• [EXERCISE AIM]: The entries that follow must be given again exactly, with no pictures kept.
┌──
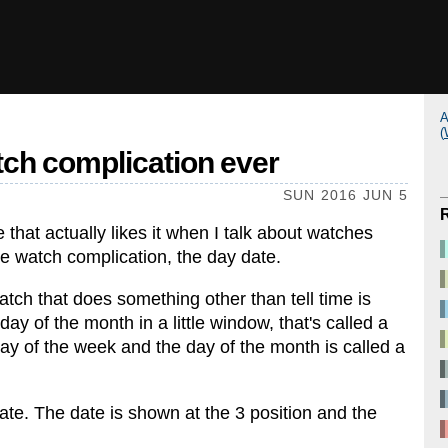
A
(
tch complication ever
SUN 2016 JUN 5
e that actually likes it when I talk about watches
e watch complication, the day date.
atch that does something other than tell time is
ay of the month in a little window, that's called a
ay of the week and the day of the month is called a
te. The date is shown at the 3 position and the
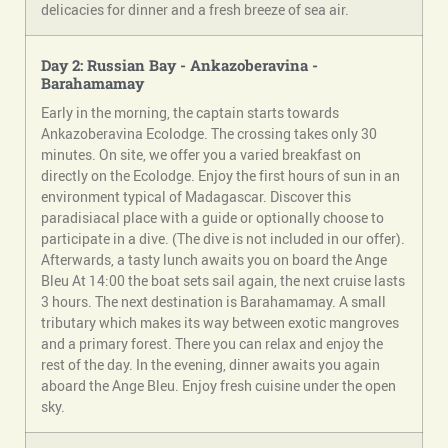
delicacies for dinner and a fresh breeze of sea air.
Day 2: Russian Bay - Ankazoberavina -
Barahamamay
Early in the morning, the captain starts towards
Ankazoberavina Ecolodge. The crossing takes only 30
minutes. On site, we offer you a varied breakfast on
directly on the Ecolodge. Enjoy the first hours of sun in an
environment typical of Madagascar. Discover this
paradisiacal place with a guide or optionally choose to
participate in a dive. (The dive is not included in our offer).
Afterwards, a tasty lunch awaits you on board the Ange
Bleu At 14:00 the boat sets sail again, the next cruise lasts
3 hours. The next destination is Barahamamay. A small
tributary which makes its way between exotic mangroves
and a primary forest. There you can relax and enjoy the
rest of the day. In the evening, dinner awaits you again
aboard the Ange Bleu. Enjoy fresh cuisine under the open
sky.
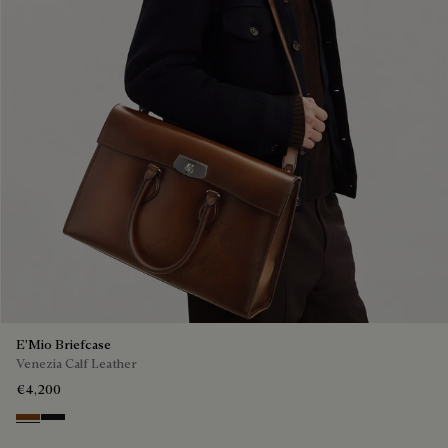
E'Mio Briefcase
Venezia Calf Leather
€4,200
Cacao Intenso
Nero Grigio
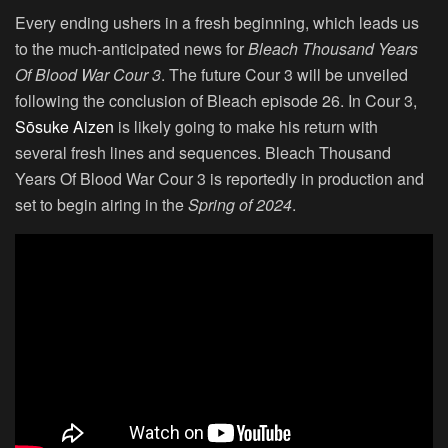
Every ending ushers in a fresh beginning, which leads us
to the much-anticipated news for
Bleach
Thousand Years
Of Blood War Cour 3
. The future Cour 3 will be unveiled
following the conclusion of Bleach episode 26. In Cour 3,
Sōsuke Aizen
is likely going to make his return with
several fresh lines and sequences. Bleach Thousand
Years Of Blood War Cour 3 is reportedly in production and
set to begin airing in the
Spring of 2024
.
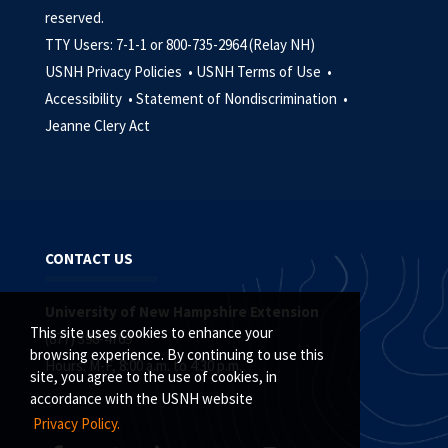
reserved.
TTY Users: 7-1-1 or 800-735-2964 (Relay NH)
USNH Privacy Policies •
USNH Terms of Use •
Accessibility •
Statement of Nondiscrimination •
Jeanne Clery Act
CONTACT US
University of New Hampshire Extension
This site uses cookies to enhance your
(877) 398-4769
browsing experience. By continuing to use this
Hours: M-F, 8:00 a.m. to 4:30 p.m.
site, you agree to the use of cookies, in
accordance with the USNH website
Privacy Policy.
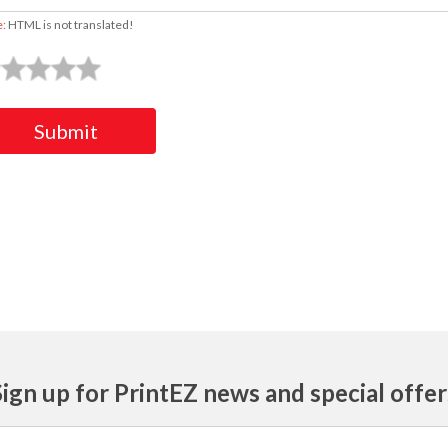
e:
HTML is not translated!
Submit
Sign up for PrintEZ news and special offer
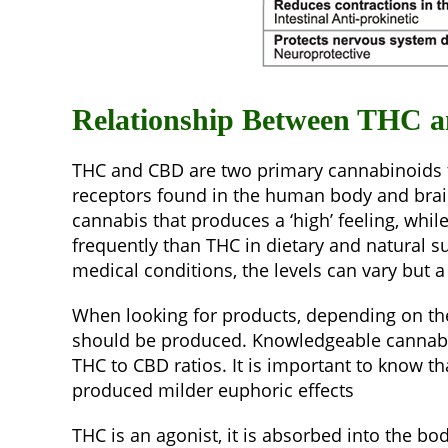
Relationship Between THC 
THC and CBD are two primary cannabinoids th
receptors found in the human body and brain,
cannabis that produces a ‘high’ feeling, whil
frequently than THC in dietary and natural 
medical conditions, the levels can vary but a
When looking for products, depending on the 
should be produced. Knowledgeable cannabis 
THC to CBD ratios. It is important to know t
produced milder euphoric effects
THC is an agonist, it is absorbed into the b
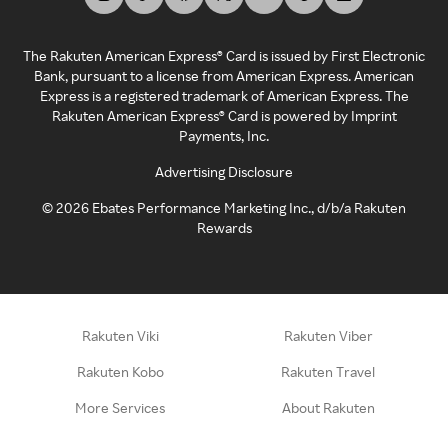
The Rakuten American Express® Card is issued by First Electronic
Bank, pursuant to a license from American Express. American
Express is a registered trademark of American Express. The
Rakuten American Express® Card is powered by Imprint
Payments, Inc.
Advertising Disclosure
©
2026
Ebates Performance Marketing Inc., d/b/a Rakuten
Rewards
Rakuten Viki
Rakuten Viber
Rakuten Kobo
Rakuten Travel
More Services
About Rakuten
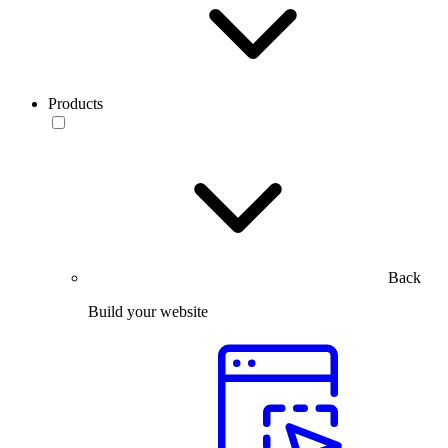
Products
Back
Build your website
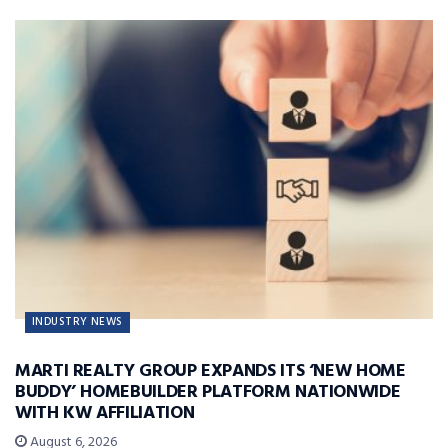
INDUSTRY NEWS
MARTI REALTY GROUP EXPANDS ITS ‘NEW HOME
BUDDY’ HOMEBUILDER PLATFORM NATIONWIDE
WITH KW AFFILIATION
August 6, 2026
└──
• [EXPECTED ANSWER]:
A
(
tch complication ever
SUN 2016 JUN 5
e that actually likes it when I talk about watches
e watch complication, the day date.
atch that does something other than tell time is
ay of the month in a little window, that's called a
ay of the week and the day of the month is called a
te. The date is shown at the 3 position and the
delicacies for dinner and a fresh breeze of sea air.
Day 2: Russian Bay - Ankazoberavina -
Barahamamay
Early in the morning, the captain starts towards
Ankazoberavina Ecolodge. The crossing takes only 30
minutes. On site, we offer you a varied breakfast on
directly on the Ecolodge. Enjoy the first hours of sun in an
environment typical of Madagascar. Discover this
paradisiacal place with a guide or optionally choose to
participate in a dive. (The dive is not included in our offer).
Afterwards, a tasty lunch awaits you on board the Ange
Bleu At 14:00 the boat sets sail again, the next cruise lasts
3 hours. The next destination is Barahamamay. A small
tributary which makes its way between exotic mangroves
and a primary forest. There you can relax and enjoy the
rest of the day. In the evening, dinner awaits you again
aboard the Ange Bleu. Enjoy fresh cuisine under the open
sky.
E'Mio Briefcase
Venezia Calf Leather
€4,200
Cacao Intenso
Nero Grigio
Every ending ushers in a fresh beginning, which leads us
to the much-anticipated news for
Bleach
Thousand Years
Of Blood War Cour 3
. The future Cour 3 will be unveiled
following the conclusion of Bleach episode 26. In Cour 3,
Sōsuke Aizen
is likely going to make his return with
several fresh lines and sequences. Bleach Thousand
Years Of Blood War Cour 3 is reportedly in production and
set to begin airing in the
Spring of 2024
.
reserved.
TTY Users: 7-1-1 or 800-735-2964 (Relay NH)
USNH Privacy Policies •
USNH Terms of Use •
Accessibility •
Statement of Nondiscrimination •
Jeanne Clery Act
CONTACT US
University of New Hampshire Extension
This site uses cookies to enhance your
(877) 398-4769
browsing experience. By continuing to use this
Hours: M-F, 8:00 a.m. to 4:30 p.m.
site, you agree to the use of cookies, in
accordance with the USNH website
Privacy Policy.
e:
HTML is not translated!
Submit
Sign up for PrintEZ news and special offer
Relationship Between THC 
THC and CBD are two primary cannabinoids th
receptors found in the human body and brain,
cannabis that produces a ‘high’ feeling, whil
frequently than THC in dietary and natural 
medical conditions, the levels can vary but a
When looking for products, depending on the 
should be produced. Knowledgeable cannabis 
THC to CBD ratios. It is important to know t
produced milder euphoric effects
THC is an agonist, it is absorbed into the b
The Rakuten American Express® Card is issued by First Electronic
Bank, pursuant to a license from American Express. American
Express is a registered trademark of American Express. The
Rakuten American Express® Card is powered by Imprint
Payments, Inc.
Advertising Disclosure
©
2026
Ebates Performance Marketing Inc., d/b/a Rakuten
Rewards
Rakuten Viki
Rakuten Viber
Rakuten Kobo
Rakuten Travel
More Services
About Rakuten
Products
Back
Build your website
INDUSTRY NEWS
MARTI REALTY GROUP EXPANDS ITS ‘NEW HOME
BUDDY’ HOMEBUILDER PLATFORM NATIONWIDE
WITH KW AFFILIATION
August 6, 2026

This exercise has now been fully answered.